If you’ve ever taken a foreign language class long enough to learn how to form basic sentences, you know that translation is vastly more complicated than getting a dictionary, looking up each word in the source sentence, translating it and then ending up with a sentence in another language that makes sense. Because language is so complicated, accurate translation can’t be approached by substituting each word in the source sentence for a literal, word-level translation in the target sentence. Context, nuance, “long-distance” relationships between words and other factors come into play in translation making machine translation one of the biggest challenges for artificial intelligence (AI).

Thankfully, neural machine translation (NMT) is significantly changing and improving multilingual communication.

Where We’ve Been: Statistical Machine Translation

When machine translation engines were first developed, linguists worked with developers to create rules around a single language. Then, the developers would train the machine translation engine based on these rules. However, as you can imagine, creating these rules one by one was tedious and not always accurate (the world is home to 6,500 languages).

Statistical machine translation (SMT) attempted to help alleviate the hurdles of expertise and time by using statistical models. SMT starts with a very large “corpus” or body of high-quality human translations. This corpus is then used to deduce a statistical model of translation. This model is then applied to untranslated target texts to make a probability-driven match to suggest a reasonable translation. The model is based upon the frequency of phrases appearing in the training corpus which are loaded into a table. This table stores each phrase and the number of times the phrase repeats over the corpus.

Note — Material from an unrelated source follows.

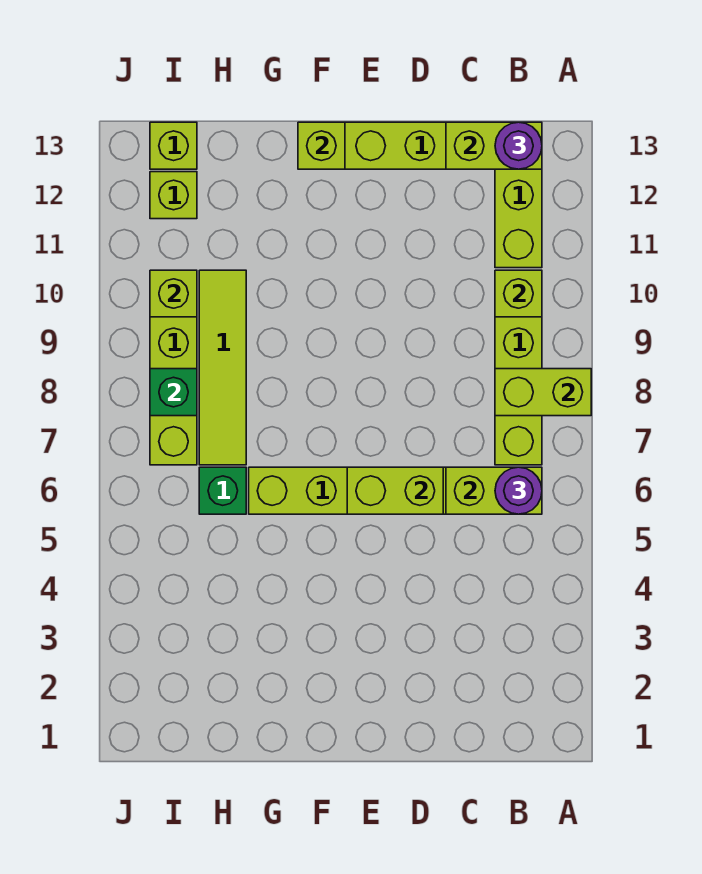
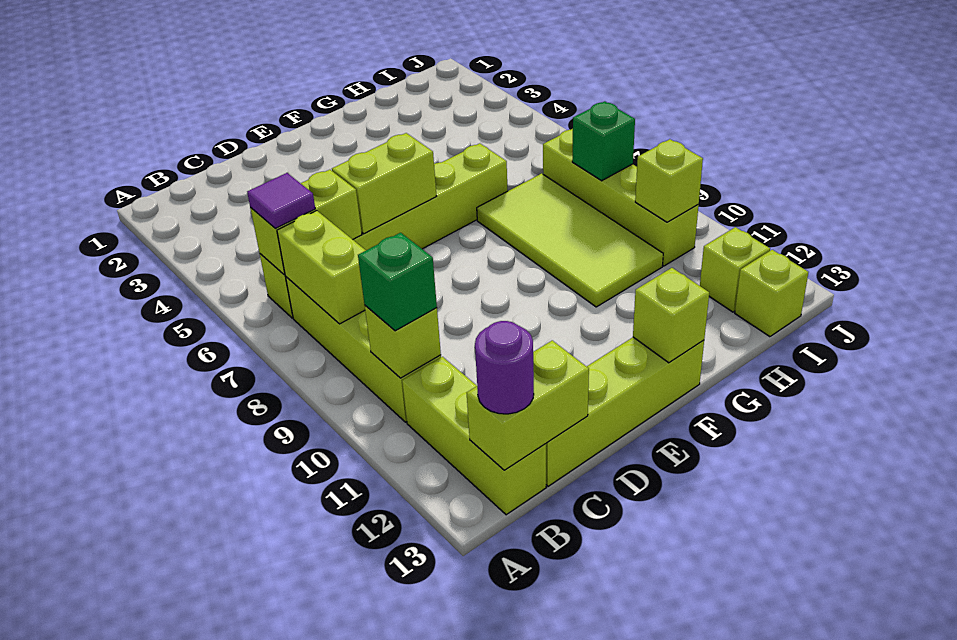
lime 1x2 brick [495,369,591,416] -> lime 1x2 brick turned to [277,211,366,324]
purple 1x1 round brick [495,467,542,514] -> purple 1x1 tile [247,173,315,228]
green 1x1 brick [199,467,246,514] -> green 1x1 brick moved to [358,233,437,331]
lime 1x4 tile [199,270,246,465] -> lime 2x4 tile [477,173,663,307]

The more frequently a phrase is repeated in a training corpus, the more probable the target translation is correct. Each phrase ranges from one to five words in length. SMT systems evaluate the fluency of a sentence in the target language a few words at a time using an N-gram language model, where “N” represents the number of words that are examined together. If we have an N-gram model where N=3, when it generates a translation, the SMT model will assess the fluency by looking at n-1 previous words, or, in this case, the two previous words. What this means is that a statistical model’s fluency is limited by the “N” variable. Subsequences of “N” words will be very fluent, but the overall sentence might not be.

SMT, like NMT, converts each word into a number and performs math on these numbers. However, NMT understands the similarity of the words and assigns values like 3.16 and 3.21 for related words such as “but” and “except.” SMT numeric representations do not reflect similarities, instead assigning random numbers to similar words. Further, NMT models use recurrent neural networks. NMT evaluates the probability of words that are generated at each position related to all the previous words in that output sentence. NMT output is generally very fluent at the complete sentence level as it is not limited by N-grams and understands which words are related to each other.

How Does Language I/O Use Neural Machine Translation?

Instead of re-inventing the MT wheel, Language I/O instead chose to build an NMT aggregation layer, meaning our platform integrates with the world’s best NMT engines. We intelligently select the best engine for each piece of content that is passed into our system for translation. In our extensive experience in this field, we have learned that some NMT vendors do a better job with a specific language or set of languages. Instead of trying to build one NMT engine that beats all of these existing vendors at all languages, we pick the best NMT engine for each language at the point in time that the translation request hits our server.

Furthermore, instead of forcing our customers to dig up thousands of human translated sentences for each language so we can formally train a single MT for each language each customer needs to support, our proprietary technology imposes preferred translations for company-specific terms on top of the engine we select. Stated another way, Language I/O uses the best existing neural machine translation engines on the market and layers its own technology on top. This layering allows us to accurately translate company and industry specific terms and messy user generated content such as slang, acronyms and abbreviations.